# Acorns and hickory nuts.



## alleyyooper (Apr 22, 2005)

Hickory nut trees are so loaded with nuts this year, like the apple and pear treas the branches are breaking. With the apples and Pears it is the shear weight but with the hickory nuts it is the weight along with any wind near 10 MPH. I'll get a good supply to crack this winter.

I just shipped 25 pounds of acorns from red oak mostly but some pin oaks and burr oaks too. I had been asked last fall if I could ship some but the crop last year was awful. 
I said I would try to get some this year, I cleared all the leaf litter from under about 6 of my oaks this spring with the intentions of waiting thill a good drop then use the shop vac and gen set to suck up a bunch. HA never thought about the competion from the squirrels, deer and turkeys. Easy pickins for them with noleaf litter to deal with.

I just starte filling my pockets from around other trees when I took the new pup for a walk, she likes them too.

 Al


----------



## HappyYooper (Jan 26, 2005)

Same here Alleyyooper! Trouble is the critters are getting the hazelnuts before ME :Bawling: We also had a bumper crop of choke cherries! Wine & jelly YUM!!!


----------



## 1shotwade (Jul 9, 2013)

I hope this doesn't make me sound dumb but you said you shipped 25# of acorns? I've never heard of a market for them. Are you selling them somewhere?Are you shipping to people you know and if so what do you/they use them for?I have made crust from them once you get the tannin reduced but didn't know they were in wide spread use. Thanks.


----------



## alleyyooper (Apr 22, 2005)

Reforestation shelter belt project is what they are going to be used for.
Last year he recieved several hundred wall nuts to plant. they did very well with the wet spring most of the midwest had.

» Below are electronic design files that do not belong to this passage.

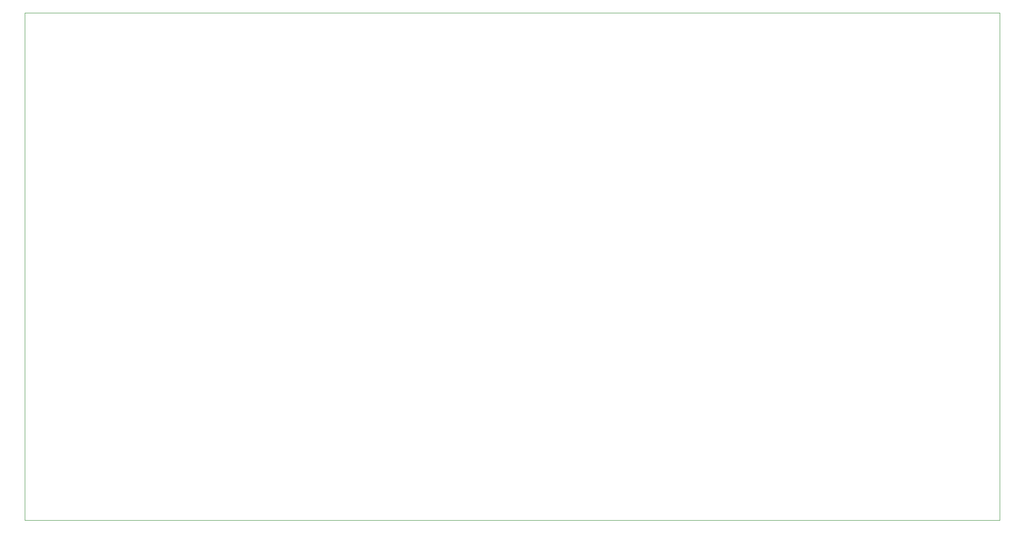
<source format=gbr>
%TF.GenerationSoftware,KiCad,Pcbnew,(6.0.4)*%
%TF.CreationDate,2024-02-20T18:27:15+01:00*%
%TF.ProjectId,OpenSpritzer2,4f70656e-5370-4726-9974-7a6572322e6b,rev?*%
%TF.SameCoordinates,Original*%
%TF.FileFunction,Profile,NP*%
%FSLAX46Y46*%
G04 Gerber Fmt 4.6, Leading zero omitted, Abs format (unit mm)*
G04 Created by KiCad (PCBNEW (6.0.4)) date 2024-02-20 18:27:15*
%MOMM*%
%LPD*%
G01*
G04 APERTURE LIST*
%TA.AperFunction,Profile*%
%ADD10C,0.100000*%
%TD*%
G04 APERTURE END LIST*
D10*
X0Y0D02*
X180000000Y0D01*
X180000000Y0D02*
X180000000Y-93800000D01*
X180000000Y-93800000D02*
X0Y-93800000D01*
X0Y-93800000D02*
X0Y0D01*
M02*

</source>
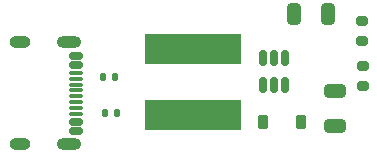
<source format=gbr>
%TF.GenerationSoftware,KiCad,Pcbnew,8.0.3*%
%TF.CreationDate,2024-08-23T16:47:22+02:00*%
%TF.ProjectId,BOOST_CONVERTER,424f4f53-545f-4434-9f4e-564552544552,1.0*%
%TF.SameCoordinates,Original*%
%TF.FileFunction,Paste,Top*%
%TF.FilePolarity,Positive*%
%FSLAX46Y46*%
G04 Gerber Fmt 4.6, Leading zero omitted, Abs format (unit mm)*
G04 Created by KiCad (PCBNEW 8.0.3) date 2024-08-23 16:47:22*
%MOMM*%
%LPD*%
G01*
G04 APERTURE LIST*
G04 Aperture macros list*
%AMRoundRect*
0 Rectangle with rounded corners*
0 $1 Rounding radius*
0 $2 $3 $4 $5 $6 $7 $8 $9 X,Y pos of 4 corners*
0 Add a 4 corners polygon primitive as box body*
4,1,4,$2,$3,$4,$5,$6,$7,$8,$9,$2,$3,0*
0 Add four circle primitives for the rounded corners*
1,1,$1+$1,$2,$3*
1,1,$1+$1,$4,$5*
1,1,$1+$1,$6,$7*
1,1,$1+$1,$8,$9*
0 Add four rect primitives between the rounded corners*
20,1,$1+$1,$2,$3,$4,$5,0*
20,1,$1+$1,$4,$5,$6,$7,0*
20,1,$1+$1,$6,$7,$8,$9,0*
20,1,$1+$1,$8,$9,$2,$3,0*%
G04 Aperture macros list end*
%ADD10RoundRect,0.135000X-0.135000X-0.185000X0.135000X-0.185000X0.135000X0.185000X-0.135000X0.185000X0*%
%ADD11O,1.800000X1.000000*%
%ADD12O,2.100000X1.000000*%
%ADD13RoundRect,0.150000X-0.425000X0.150000X-0.425000X-0.150000X0.425000X-0.150000X0.425000X0.150000X0*%
%ADD14RoundRect,0.075000X-0.500000X0.075000X-0.500000X-0.075000X0.500000X-0.075000X0.500000X0.075000X0*%
%ADD15RoundRect,0.225000X0.225000X0.375000X-0.225000X0.375000X-0.225000X-0.375000X0.225000X-0.375000X0*%
%ADD16RoundRect,0.200000X0.275000X-0.200000X0.275000X0.200000X-0.275000X0.200000X-0.275000X-0.200000X0*%
%ADD17R,8.200000X2.600000*%
%ADD18RoundRect,0.250000X0.650000X-0.325000X0.650000X0.325000X-0.650000X0.325000X-0.650000X-0.325000X0*%
%ADD19RoundRect,0.150000X0.150000X-0.512500X0.150000X0.512500X-0.150000X0.512500X-0.150000X-0.512500X0*%
%ADD20RoundRect,0.250000X-0.325000X-0.650000X0.325000X-0.650000X0.325000X0.650000X-0.325000X0.650000X0*%
G04 APERTURE END LIST*
D10*
%TO.C,R2*%
X99490000Y-84800000D03*
X100510000Y-84800000D03*
%TD*%
D11*
%TO.C,P1*%
X92435000Y-90520000D03*
D12*
X96615000Y-90520000D03*
D11*
X92435000Y-81880000D03*
D12*
X96615000Y-81880000D03*
D13*
X97190000Y-83000000D03*
X97190000Y-83800000D03*
D14*
X97190000Y-84450000D03*
X97190000Y-85450000D03*
X97190000Y-86950000D03*
X97190000Y-87950000D03*
D13*
X97190000Y-88600000D03*
X97190000Y-89400000D03*
X97190000Y-89400000D03*
X97190000Y-88600000D03*
D14*
X97190000Y-87450000D03*
X97190000Y-86450000D03*
X97190000Y-85950000D03*
X97190000Y-84950000D03*
D13*
X97190000Y-83800000D03*
X97190000Y-83000000D03*
%TD*%
D15*
%TO.C,D1*%
X116300000Y-88600000D03*
X113000000Y-88600000D03*
%TD*%
D16*
%TO.C,R3*%
X121500000Y-85550000D03*
X121500000Y-83900000D03*
%TD*%
D10*
%TO.C,R1*%
X99680000Y-87900000D03*
X100700000Y-87900000D03*
%TD*%
D17*
%TO.C,L1*%
X107100000Y-82400000D03*
X107100000Y-88000000D03*
%TD*%
D16*
%TO.C,R4*%
X121400000Y-81725000D03*
X121400000Y-80075000D03*
%TD*%
D18*
%TO.C,C2*%
X119160000Y-88935000D03*
X119160000Y-85985000D03*
%TD*%
D19*
%TO.C,U1*%
X113000000Y-85500000D03*
X113950000Y-85500000D03*
X114900000Y-85500000D03*
X114900000Y-83225000D03*
X113950000Y-83225000D03*
X113000000Y-83225000D03*
%TD*%
D20*
%TO.C,C1*%
X115625000Y-79500000D03*
X118575000Y-79500000D03*
%TD*%
M02*

</source>
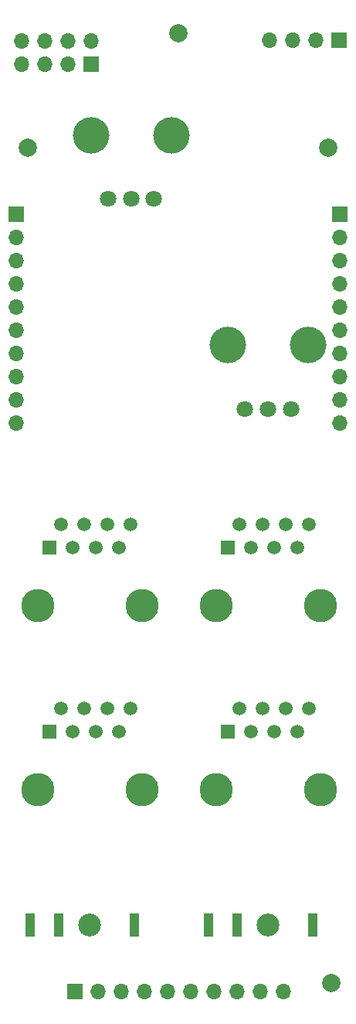
<source format=gbr>
%TF.GenerationSoftware,KiCad,Pcbnew,(6.0.11)*%
%TF.CreationDate,2023-03-01T18:26:33+00:00*%
%TF.ProjectId,Quilter_Controls,5175696c-7465-4725-9f43-6f6e74726f6c,rev?*%
%TF.SameCoordinates,Original*%
%TF.FileFunction,Soldermask,Bot*%
%TF.FilePolarity,Negative*%
%FSLAX46Y46*%
G04 Gerber Fmt 4.6, Leading zero omitted, Abs format (unit mm)*
G04 Created by KiCad (PCBNEW (6.0.11)) date 2023-03-01 18:26:33*
%MOMM*%
%LPD*%
G01*
G04 APERTURE LIST*
%ADD10C,2.000000*%
%ADD11C,2.500000*%
%ADD12R,1.000000X2.500000*%
%ADD13C,4.000000*%
%ADD14C,1.800000*%
%ADD15C,3.650000*%
%ADD16R,1.500000X1.500000*%
%ADD17C,1.500000*%
%ADD18R,1.700000X1.700000*%
%ADD19O,1.700000X1.700000*%
G04 APERTURE END LIST*
D10*
%TO.C,TP3*%
X70200000Y-42970000D03*
%TD*%
D11*
%TO.C,J11*%
X60400000Y-140600000D03*
D12*
X53920000Y-140600000D03*
X57020000Y-140600000D03*
X65320000Y-140600000D03*
%TD*%
D13*
%TO.C,Q_CTRL1*%
X84400000Y-77100000D03*
X75600000Y-77100000D03*
D14*
X82500000Y-84100000D03*
X80000000Y-84100000D03*
X77500000Y-84100000D03*
%TD*%
D10*
%TO.C,TP4*%
X86900000Y-146970000D03*
%TD*%
D11*
%TO.C,J6*%
X80000000Y-140600000D03*
D12*
X73520000Y-140600000D03*
X76620000Y-140600000D03*
X84920000Y-140600000D03*
%TD*%
D15*
%TO.C,J4*%
X85760000Y-105600000D03*
X74330000Y-105600000D03*
D16*
X75600000Y-99250000D03*
D17*
X76870000Y-96710000D03*
X78140000Y-99250000D03*
X79410000Y-96710000D03*
X80680000Y-99250000D03*
X81950000Y-96710000D03*
X83220000Y-99250000D03*
X84490000Y-96710000D03*
%TD*%
D10*
%TO.C,TP1*%
X53700000Y-55470000D03*
%TD*%
D15*
%TO.C,J5*%
X74330000Y-125800000D03*
X85760000Y-125800000D03*
D16*
X75600000Y-119450000D03*
D17*
X76870000Y-116910000D03*
X78140000Y-119450000D03*
X79410000Y-116910000D03*
X80680000Y-119450000D03*
X81950000Y-116910000D03*
X83220000Y-119450000D03*
X84490000Y-116910000D03*
%TD*%
D15*
%TO.C,J8*%
X66160000Y-125800000D03*
X54730000Y-125800000D03*
D16*
X56000000Y-119450000D03*
D17*
X57270000Y-116910000D03*
X58540000Y-119450000D03*
X59810000Y-116910000D03*
X61080000Y-119450000D03*
X62350000Y-116910000D03*
X63620000Y-119450000D03*
X64890000Y-116910000D03*
%TD*%
D10*
%TO.C,TP2*%
X86600000Y-55470000D03*
%TD*%
D15*
%TO.C,J7*%
X54730000Y-105600000D03*
X66160000Y-105600000D03*
D16*
X56000000Y-99250000D03*
D17*
X57270000Y-96710000D03*
X58540000Y-99250000D03*
X59810000Y-96710000D03*
X61080000Y-99250000D03*
X62350000Y-96710000D03*
X63620000Y-99250000D03*
X64890000Y-96710000D03*
%TD*%
D13*
%TO.C,FREQ_POT1*%
X69400000Y-54100000D03*
X60600000Y-54100000D03*
D14*
X67500000Y-61100000D03*
X65000000Y-61100000D03*
X62500000Y-61100000D03*
%TD*%
D18*
%TO.C,J3*%
X58800000Y-147900000D03*
D19*
X61340000Y-147900000D03*
X63880000Y-147900000D03*
X66420000Y-147900000D03*
X68960000Y-147900000D03*
X71500000Y-147900000D03*
X74040000Y-147900000D03*
X76580000Y-147900000D03*
X79120000Y-147900000D03*
X81660000Y-147900000D03*
%TD*%
D18*
%TO.C,J1*%
X87900000Y-62800000D03*
D19*
X87900000Y-65340000D03*
X87900000Y-67880000D03*
X87900000Y-70420000D03*
X87900000Y-72960000D03*
X87900000Y-75500000D03*
X87900000Y-78040000D03*
X87900000Y-80580000D03*
X87900000Y-83120000D03*
X87900000Y-85660000D03*
%TD*%
D18*
%TO.C,J2*%
X52400000Y-62800000D03*
D19*
X52400000Y-65340000D03*
X52400000Y-67880000D03*
X52400000Y-70420000D03*
X52400000Y-72960000D03*
X52400000Y-75500000D03*
X52400000Y-78040000D03*
X52400000Y-80580000D03*
X52400000Y-83120000D03*
X52400000Y-85660000D03*
%TD*%
D18*
%TO.C,J9*%
X60600000Y-46375000D03*
D19*
X60600000Y-43835000D03*
X58060000Y-46375000D03*
X58060000Y-43835000D03*
X55520000Y-46375000D03*
X55520000Y-43835000D03*
X52980000Y-46375000D03*
X52980000Y-43835000D03*
%TD*%
D18*
%TO.C,J10*%
X87800000Y-43700000D03*
D19*
X85260000Y-43700000D03*
X82720000Y-43700000D03*
X80180000Y-43700000D03*
%TD*%
M02*

</source>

Thorn apples are dropping now so you have to watch for turkey crap when walking near them. Also be aware they will stay to the last minute and scare the bejabbers out of you when they fly off.

 Al


----------



## 1shotwade (Jul 9, 2013)

Sounds like a pretty neat project! Thanks for replying back. It's uplifting to find out about things like this!


----------



## credee (Aug 17, 2013)

could you get the correct size mesh wire netting,( or overlap some sheets of larger mesh, to reduce the size,) suspend a foot iabove the ground, put sides on it, and keep out the critters in that manner? the nuts fall down where the animals can't reach them. COULD even use the pen/nuts as bait, with each of the sides tapering towards the center of each side, an opening at the center, with a box trap sitting inside of the pen, at each opening.  check it often, of course, and have a bottom on the traps. if you see where they've dug under the fence, you'll have to lay some horizontal wire out on the grass, at the bottom outside of the fence.


----------



## alleyyooper (Apr 22, 2005)

Was OK to just carry a shoulder bag (like city news boys use) and walk the pup from tree to tree and pick up what is down 3 times a day. I was getting 2 gallon pails full in 2 days.

 Al


----------